Sant: Malta should show full solidarity on EU’s coronavirus rescue package

Labour MEP says Malta Business Bureau may not be proactive enough to warn MEPs of problematic EU rules such as those on trucking

Labour MEP Alfred Sant
Labour MEP Alfred Sant

Labour MEP Alfred Sant echoed a strong position in favour of the EU recovery plan, almost warning against cautious positioning from frugal EU member states.

“We must participate fully in ensuring that the European economy does not collapse,” he said after a presentation on the different stances between northern and southern member states’ position on the coronavirus package. “We already got burnt in 2008-9. This is much worse a crisis than that. We should do our calculations later.”

With finance minister Edward Scicluna calling the coronavirus package a ‘prickly pear’, due to the fact that Malta may have to raise its own resources to finance its share of the package, Sant said there was no other alternative for Malta. “We have to work on the basis of full solidarity. Now that we are full eurozone members, we must bear this cross… even at the cost of a few pricks.”

Sant also said that the Maltese private sector’s lobby in Brussels should be more proactive in flagging European developments that could hamper the island’s competitiveness.

His criticism came after being asked by MaltaToday over the failure of Maltese MEPs to have a raft of amendments passed at committee stage, to soften the blow of EU cabotage rules on Maltese logistics and trucking firms.

Maltese company leaders fear a hike in consumer prices for the Maltese due to increased costs borne of more frequent worker-rest periods.

“The fact we’re a small country means we cannot cover all committee, and in the last legislature we had nobody covering the transport committee,” Sant said. “So effectively you had a package of laws which, in this case, is the subject of differences between east and west – a fight over social conditions in the east making cheaper the demand for goods from the west.”

But Sant said it should have been the Malta Business Bureau in Brussels that should have also been presenting its position on the law to MEPs.

“As far as I can tell, the MBB has never communicated its issues on this matter.

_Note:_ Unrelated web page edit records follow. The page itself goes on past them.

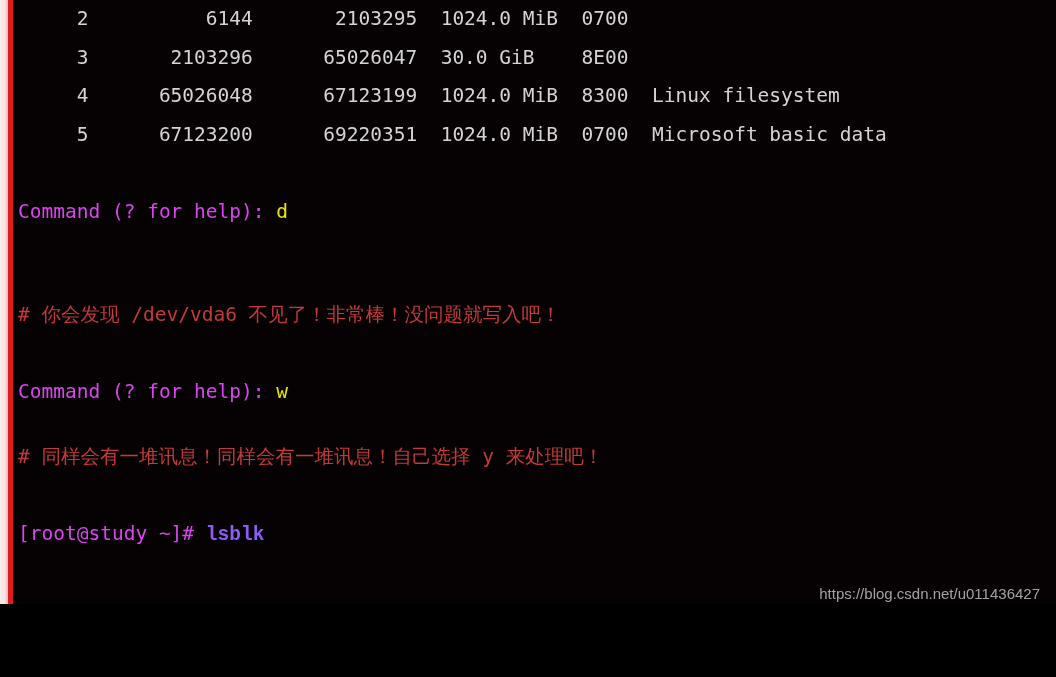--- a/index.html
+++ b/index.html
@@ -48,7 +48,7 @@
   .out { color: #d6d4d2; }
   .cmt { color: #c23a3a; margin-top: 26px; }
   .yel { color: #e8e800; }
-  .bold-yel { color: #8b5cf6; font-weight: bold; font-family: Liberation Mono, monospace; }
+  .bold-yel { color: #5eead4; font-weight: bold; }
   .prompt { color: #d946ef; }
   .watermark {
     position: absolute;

I did ask some informal questions… nothing came back to me. So this could be a critical problem for Malta.”

Labour MEP Josianne Cutajar, who is a substitute member on the TRAN committee, said she had met Maltese stakeholders on their concerns and that she had coordinated with all MEPs from Malta to be united in their position on the mobility package.

However, none of the influential MEPs in the TRAN committee supported the amendments. Yet more amendments could be presented to the final text presented to the plenary. “This has always been an uphill struggle when a one-size-fits-all package of rules is supported by a majority of countries.”

Sant described the overlong compilation of evidence against Yorgen Fenech as a “soap opera”, taking to task Maltese judicial processes that “took too long” and that should have been “completed earlier on”.

He warned against misrepresenting Maltese problems as being unique. “Accusations towards various EU member states are commonplace. Let’s not magnify our problems onto the European landscape... we would be cutting our nose to spite our face. Many member states – Poland, Hungary… even former French president Nicolas Sarkozy… face accusations from different quarters of the EU.”

In a question on abortion, Sant called for a “wide berth of acceptance and tolerance for those who feel strongly” about the subject.

“The majority of European countries recognise abortion as a civil right, and is recognised by the EU as such as a matter of custom. I felt it unfair that this civil right has been interrupted by the COVID crisis. But I don’t think it’s a cut and dried issue. I’m neither against those who are against abortion… nor against those in favour.”